Start of Block

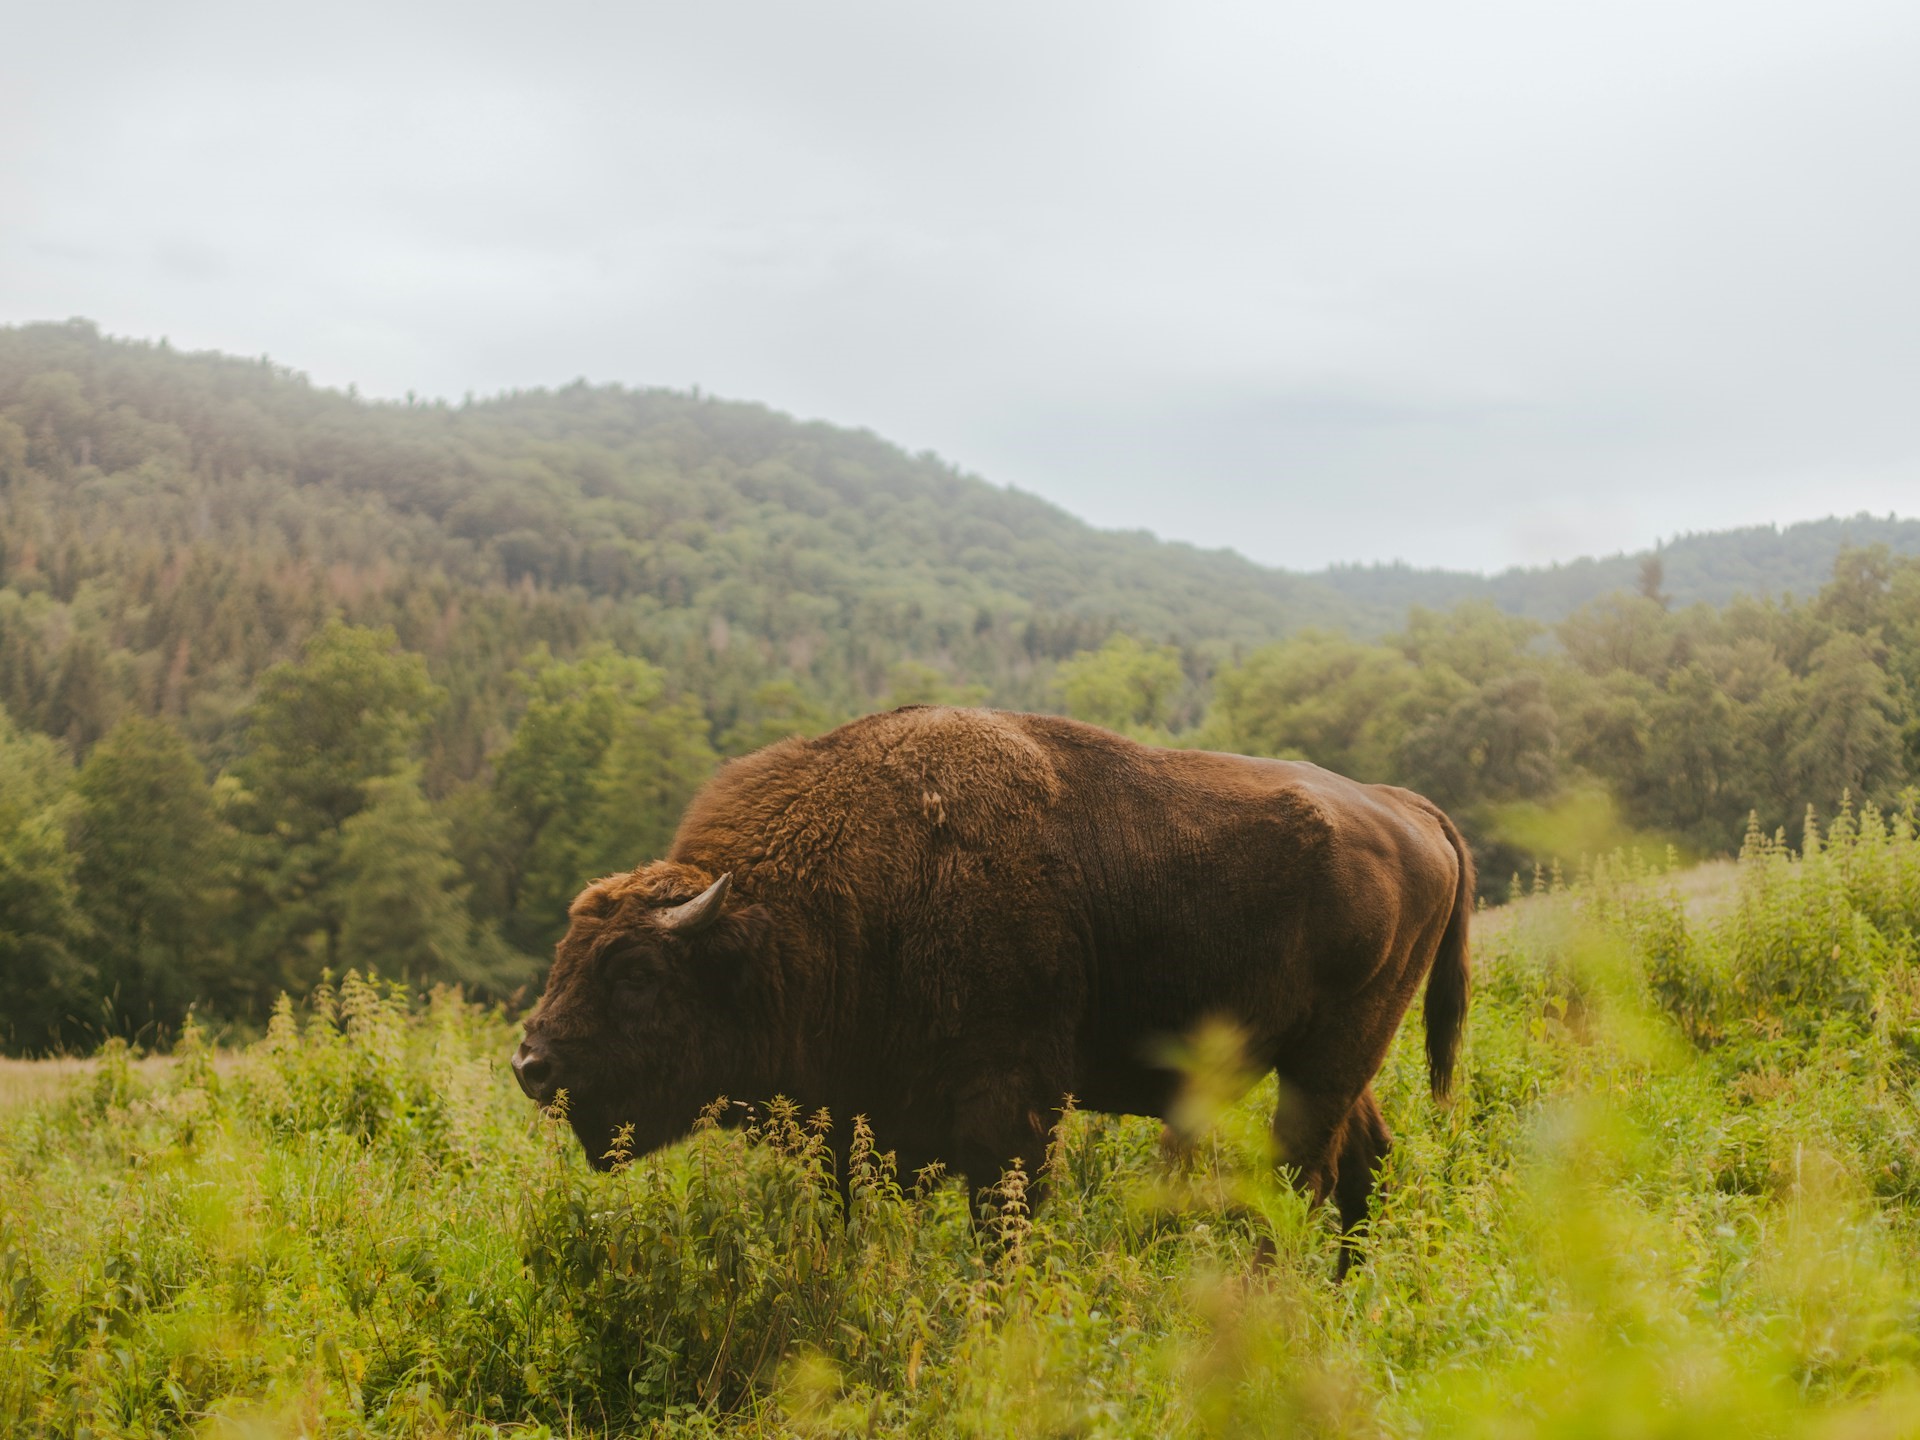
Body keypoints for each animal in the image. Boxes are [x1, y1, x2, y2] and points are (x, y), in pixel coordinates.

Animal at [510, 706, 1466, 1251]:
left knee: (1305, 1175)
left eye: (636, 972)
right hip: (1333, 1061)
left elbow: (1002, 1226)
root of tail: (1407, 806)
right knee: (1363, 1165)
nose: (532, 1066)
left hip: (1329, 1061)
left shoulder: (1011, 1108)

End of Block

== The problem ==
Where an entry holds a picture, drop it and transcribe everything else exactly.

== Task result ==
Body keypoints for each animal in the image. Boxes are [x1, y1, x2, y2] and points are (x, y), in pixel coordinates.

Animal at [510, 706, 1466, 1251]:
left knee: (1305, 1175)
left eye: (636, 972)
right hip: (1333, 1061)
left elbow: (1002, 1226)
root of tail: (1407, 806)
right knee: (1363, 1165)
nose: (532, 1066)
left hip: (1329, 1061)
left shoulder: (1011, 1108)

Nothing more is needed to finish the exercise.